◆ DIRECTIONS FOR THIS TASK:
Reproduce the records below with every occurrence of "כורש" replaced by "כרש", leaving everything else unchanged.

◆ SOURCE DATA:
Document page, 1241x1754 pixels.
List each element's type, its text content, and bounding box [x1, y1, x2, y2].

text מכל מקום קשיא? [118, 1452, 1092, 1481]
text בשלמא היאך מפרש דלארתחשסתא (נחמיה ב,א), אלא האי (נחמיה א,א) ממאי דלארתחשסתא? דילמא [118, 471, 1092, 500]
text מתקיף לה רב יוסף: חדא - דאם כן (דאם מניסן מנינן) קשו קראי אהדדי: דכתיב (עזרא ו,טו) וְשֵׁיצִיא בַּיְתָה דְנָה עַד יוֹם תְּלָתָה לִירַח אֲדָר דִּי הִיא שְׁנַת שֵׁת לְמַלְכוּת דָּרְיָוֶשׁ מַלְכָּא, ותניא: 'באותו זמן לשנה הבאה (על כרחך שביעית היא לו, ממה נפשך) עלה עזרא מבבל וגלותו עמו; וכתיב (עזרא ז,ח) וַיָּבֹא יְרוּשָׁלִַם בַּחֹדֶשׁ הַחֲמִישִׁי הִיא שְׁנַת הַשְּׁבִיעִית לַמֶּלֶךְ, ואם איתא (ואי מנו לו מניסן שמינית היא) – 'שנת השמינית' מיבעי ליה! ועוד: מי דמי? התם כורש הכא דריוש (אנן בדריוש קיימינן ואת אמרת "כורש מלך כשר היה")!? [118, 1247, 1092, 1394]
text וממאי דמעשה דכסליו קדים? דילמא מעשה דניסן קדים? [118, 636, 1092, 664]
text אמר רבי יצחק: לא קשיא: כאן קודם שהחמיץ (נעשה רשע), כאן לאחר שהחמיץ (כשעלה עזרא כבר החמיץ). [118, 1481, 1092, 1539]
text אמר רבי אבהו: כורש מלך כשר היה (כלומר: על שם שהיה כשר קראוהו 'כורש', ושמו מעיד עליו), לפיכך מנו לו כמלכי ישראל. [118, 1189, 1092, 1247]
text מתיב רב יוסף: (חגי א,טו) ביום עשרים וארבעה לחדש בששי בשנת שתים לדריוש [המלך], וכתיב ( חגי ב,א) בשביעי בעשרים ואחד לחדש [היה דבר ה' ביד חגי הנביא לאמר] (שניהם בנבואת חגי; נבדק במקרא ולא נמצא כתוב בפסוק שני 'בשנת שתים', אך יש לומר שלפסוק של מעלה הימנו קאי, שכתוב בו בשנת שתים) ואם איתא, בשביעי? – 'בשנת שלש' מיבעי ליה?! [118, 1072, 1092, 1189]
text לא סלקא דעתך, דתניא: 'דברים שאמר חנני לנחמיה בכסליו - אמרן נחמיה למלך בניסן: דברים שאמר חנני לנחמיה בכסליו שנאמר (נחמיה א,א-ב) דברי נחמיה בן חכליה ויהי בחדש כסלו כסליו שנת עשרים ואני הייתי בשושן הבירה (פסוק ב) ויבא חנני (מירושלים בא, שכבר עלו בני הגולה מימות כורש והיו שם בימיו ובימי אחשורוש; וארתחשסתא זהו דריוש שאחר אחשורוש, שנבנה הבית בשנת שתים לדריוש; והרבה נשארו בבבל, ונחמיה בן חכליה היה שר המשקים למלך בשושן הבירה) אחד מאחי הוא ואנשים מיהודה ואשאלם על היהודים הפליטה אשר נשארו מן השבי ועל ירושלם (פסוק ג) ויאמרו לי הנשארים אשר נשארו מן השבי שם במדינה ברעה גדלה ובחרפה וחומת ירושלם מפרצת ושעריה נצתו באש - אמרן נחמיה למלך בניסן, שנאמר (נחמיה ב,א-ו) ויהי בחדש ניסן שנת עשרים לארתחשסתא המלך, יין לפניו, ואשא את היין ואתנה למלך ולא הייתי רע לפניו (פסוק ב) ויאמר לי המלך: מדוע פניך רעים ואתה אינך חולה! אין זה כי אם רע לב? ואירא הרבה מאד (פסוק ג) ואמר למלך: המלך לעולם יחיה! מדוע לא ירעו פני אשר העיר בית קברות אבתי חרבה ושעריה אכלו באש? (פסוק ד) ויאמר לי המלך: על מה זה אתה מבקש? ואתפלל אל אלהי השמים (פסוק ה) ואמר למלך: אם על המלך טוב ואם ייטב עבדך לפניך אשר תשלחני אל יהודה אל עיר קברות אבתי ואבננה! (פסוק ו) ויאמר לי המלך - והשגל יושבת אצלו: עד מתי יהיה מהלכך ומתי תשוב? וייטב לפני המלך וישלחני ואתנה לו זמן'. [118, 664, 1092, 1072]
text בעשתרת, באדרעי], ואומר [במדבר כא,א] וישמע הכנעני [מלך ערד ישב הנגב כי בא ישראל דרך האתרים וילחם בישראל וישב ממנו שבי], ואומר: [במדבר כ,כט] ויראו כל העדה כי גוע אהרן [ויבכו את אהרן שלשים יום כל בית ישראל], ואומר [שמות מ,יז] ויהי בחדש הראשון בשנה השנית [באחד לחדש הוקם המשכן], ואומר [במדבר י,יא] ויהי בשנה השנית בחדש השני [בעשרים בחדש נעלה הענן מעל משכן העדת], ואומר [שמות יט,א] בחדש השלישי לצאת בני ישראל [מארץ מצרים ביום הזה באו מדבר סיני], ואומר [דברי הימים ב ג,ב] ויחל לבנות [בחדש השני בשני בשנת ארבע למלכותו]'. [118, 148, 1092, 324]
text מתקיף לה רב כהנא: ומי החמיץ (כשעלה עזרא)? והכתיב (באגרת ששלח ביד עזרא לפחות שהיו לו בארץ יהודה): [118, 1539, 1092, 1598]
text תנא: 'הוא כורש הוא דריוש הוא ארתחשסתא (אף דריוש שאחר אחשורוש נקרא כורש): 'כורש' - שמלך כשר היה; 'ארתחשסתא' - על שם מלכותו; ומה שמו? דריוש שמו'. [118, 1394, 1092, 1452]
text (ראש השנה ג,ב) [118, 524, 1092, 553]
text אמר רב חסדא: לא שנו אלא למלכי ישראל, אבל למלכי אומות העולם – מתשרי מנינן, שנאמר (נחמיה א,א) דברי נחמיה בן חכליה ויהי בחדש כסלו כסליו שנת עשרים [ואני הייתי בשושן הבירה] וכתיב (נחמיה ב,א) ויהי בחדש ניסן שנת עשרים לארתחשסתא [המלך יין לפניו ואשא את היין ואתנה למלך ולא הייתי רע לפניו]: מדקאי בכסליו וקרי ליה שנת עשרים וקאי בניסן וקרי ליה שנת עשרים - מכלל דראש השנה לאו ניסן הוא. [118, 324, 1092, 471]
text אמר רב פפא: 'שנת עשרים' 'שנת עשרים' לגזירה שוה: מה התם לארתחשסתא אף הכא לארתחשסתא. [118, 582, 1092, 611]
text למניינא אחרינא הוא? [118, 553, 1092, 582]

◆ OUTPUT FOR THIS EXERCISE:
Document page, 1241x1754 pixels.
List each element's type, its text content, and bounding box [x1, y1, x2, y2].

text מכל מקום קשיא? [118, 1452, 1092, 1481]
text בשלמא היאך מפרש דלארתחשסתא (נחמיה ב,א), אלא האי (נחמיה א,א) ממאי דלארתחשסתא? דילמא [118, 471, 1092, 500]
text מתקיף לה רב יוסף: חדא - דאם כן (דאם מניסן מנינן) קשו קראי אהדדי: דכתיב (עזרא ו,טו) וְשֵׁיצִיא בַּיְתָה דְנָה עַד יוֹם תְּלָתָה לִירַח אֲדָר דִּי הִיא שְׁנַת שֵׁת לְמַלְכוּת דָּרְיָוֶשׁ מַלְכָּא, ותניא: 'באותו זמן לשנה הבאה (על כרחך שביעית היא לו, ממה נפשך) עלה עזרא מבבל וגלותו עמו; וכתיב (עזרא ז,ח) וַיָּבֹא יְרוּשָׁלִַם בַּחֹדֶשׁ הַחֲמִישִׁי הִיא שְׁנַת הַשְּׁבִיעִית לַמֶּלֶךְ, ואם איתא (ואי מנו לו מניסן שמינית היא) – 'שנת השמינית' מיבעי ליה! ועוד: מי דמי? התם כרש הכא דריוש (אנן בדריוש קיימינן ואת אמרת "כרש מלך כשר היה")!? [118, 1247, 1092, 1394]
text וממאי דמעשה דכסליו קדים? דילמא מעשה דניסן קדים? [118, 636, 1092, 664]
text אמר רבי יצחק: לא קשיא: כאן קודם שהחמיץ (נעשה רשע), כאן לאחר שהחמיץ (כשעלה עזרא כבר החמיץ). [118, 1481, 1092, 1539]
text אמר רבי אבהו: כרש מלך כשר היה (כלומר: על שם שהיה כשר קראוהו 'כרש', ושמו מעיד עליו), לפיכך מנו לו כמלכי ישראל. [118, 1189, 1092, 1247]
text מתיב רב יוסף: (חגי א,טו) ביום עשרים וארבעה לחדש בששי בשנת שתים לדריוש [המלך], וכתיב ( חגי ב,א) בשביעי בעשרים ואחד לחדש [היה דבר ה' ביד חגי הנביא לאמר] (שניהם בנבואת חגי; נבדק במקרא ולא נמצא כתוב בפסוק שני 'בשנת שתים', אך יש לומר שלפסוק של מעלה הימנו קאי, שכתוב בו בשנת שתים) ואם איתא, בשביעי? – 'בשנת שלש' מיבעי ליה?! [118, 1072, 1092, 1189]
text לא סלקא דעתך, דתניא: 'דברים שאמר חנני לנחמיה בכסליו - אמרן נחמיה למלך בניסן: דברים שאמר חנני לנחמיה בכסליו שנאמר (נחמיה א,א-ב) דברי נחמיה בן חכליה ויהי בחדש כסלו כסליו שנת עשרים ואני הייתי בשושן הבירה (פסוק ב) ויבא חנני (מירושלים בא, שכבר עלו בני הגולה מימות כרש והיו שם בימיו ובימי אחשורוש; וארתחשסתא זהו דריוש שאחר אחשורוש, שנבנה הבית בשנת שתים לדריוש; והרבה נשארו בבבל, ונחמיה בן חכליה היה שר המשקים למלך בשושן הבירה) אחד מאחי הוא ואנשים מיהודה ואשאלם על היהודים הפליטה אשר נשארו מן השבי ועל ירושלם (פסוק ג) ויאמרו לי הנשארים אשר נשארו מן השבי שם במדינה ברעה גדלה ובחרפה וחומת ירושלם מפרצת ושעריה נצתו באש - אמרן נחמיה למלך בניסן, שנאמר (נחמיה ב,א-ו) ויהי בחדש ניסן שנת עשרים לארתחשסתא המלך, יין לפניו, ואשא את היין ואתנה למלך ולא הייתי רע לפניו (פסוק ב) ויאמר לי המלך: מדוע פניך רעים ואתה אינך חולה! אין זה כי אם רע לב? ואירא הרבה מאד (פסוק ג) ואמר למלך: המלך לעולם יחיה! מדוע לא ירעו פני אשר העיר בית קברות אבתי חרבה ושעריה אכלו באש? (פסוק ד) ויאמר לי המלך: על מה זה אתה מבקש? ואתפלל אל אלהי השמים (פסוק ה) ואמר למלך: אם על המלך טוב ואם ייטב עבדך לפניך אשר תשלחני אל יהודה אל עיר קברות אבתי ואבננה! (פסוק ו) ויאמר לי המלך - והשגל יושבת אצלו: עד מתי יהיה מהלכך ומתי תשוב? וייטב לפני המלך וישלחני ואתנה לו זמן'. [118, 664, 1092, 1072]
text בעשתרת, באדרעי], ואומר [במדבר כא,א] וישמע הכנעני [מלך ערד ישב הנגב כי בא ישראל דרך האתרים וילחם בישראל וישב ממנו שבי], ואומר: [במדבר כ,כט] ויראו כל העדה כי גוע אהרן [ויבכו את אהרן שלשים יום כל בית ישראל], ואומר [שמות מ,יז] ויהי בחדש הראשון בשנה השנית [באחד לחדש הוקם המשכן], ואומר [במדבר י,יא] ויהי בשנה השנית בחדש השני [בעשרים בחדש נעלה הענן מעל משכן העדת], ואומר [שמות יט,א] בחדש השלישי לצאת בני ישראל [מארץ מצרים ביום הזה באו מדבר סיני], ואומר [דברי הימים ב ג,ב] ויחל לבנות [בחדש השני בשני בשנת ארבע למלכותו]'. [118, 148, 1092, 324]
text מתקיף לה רב כהנא: ומי החמיץ (כשעלה עזרא)? והכתיב (באגרת ששלח ביד עזרא לפחות שהיו לו בארץ יהודה): [118, 1539, 1092, 1598]
text תנא: 'הוא כרש הוא דריוש הוא ארתחשסתא (אף דריוש שאחר אחשורוש נקרא כרש): 'כרש' - שמלך כשר היה; 'ארתחשסתא' - על שם מלכותו; ומה שמו? דריוש שמו'. [118, 1394, 1092, 1452]
text (ראש השנה ג,ב) [118, 524, 1092, 553]
text אמר רב חסדא: לא שנו אלא למלכי ישראל, אבל למלכי אומות העולם – מתשרי מנינן, שנאמר (נחמיה א,א) דברי נחמיה בן חכליה ויהי בחדש כסלו כסליו שנת עשרים [ואני הייתי בשושן הבירה] וכתיב (נחמיה ב,א) ויהי בחדש ניסן שנת עשרים לארתחשסתא [המלך יין לפניו ואשא את היין ואתנה למלך ולא הייתי רע לפניו]: מדקאי בכסליו וקרי ליה שנת עשרים וקאי בניסן וקרי ליה שנת עשרים - מכלל דראש השנה לאו ניסן הוא. [118, 324, 1092, 471]
text אמר רב פפא: 'שנת עשרים' 'שנת עשרים' לגזירה שוה: מה התם לארתחשסתא אף הכא לארתחשסתא. [118, 582, 1092, 611]
text למניינא אחרינא הוא? [118, 553, 1092, 582]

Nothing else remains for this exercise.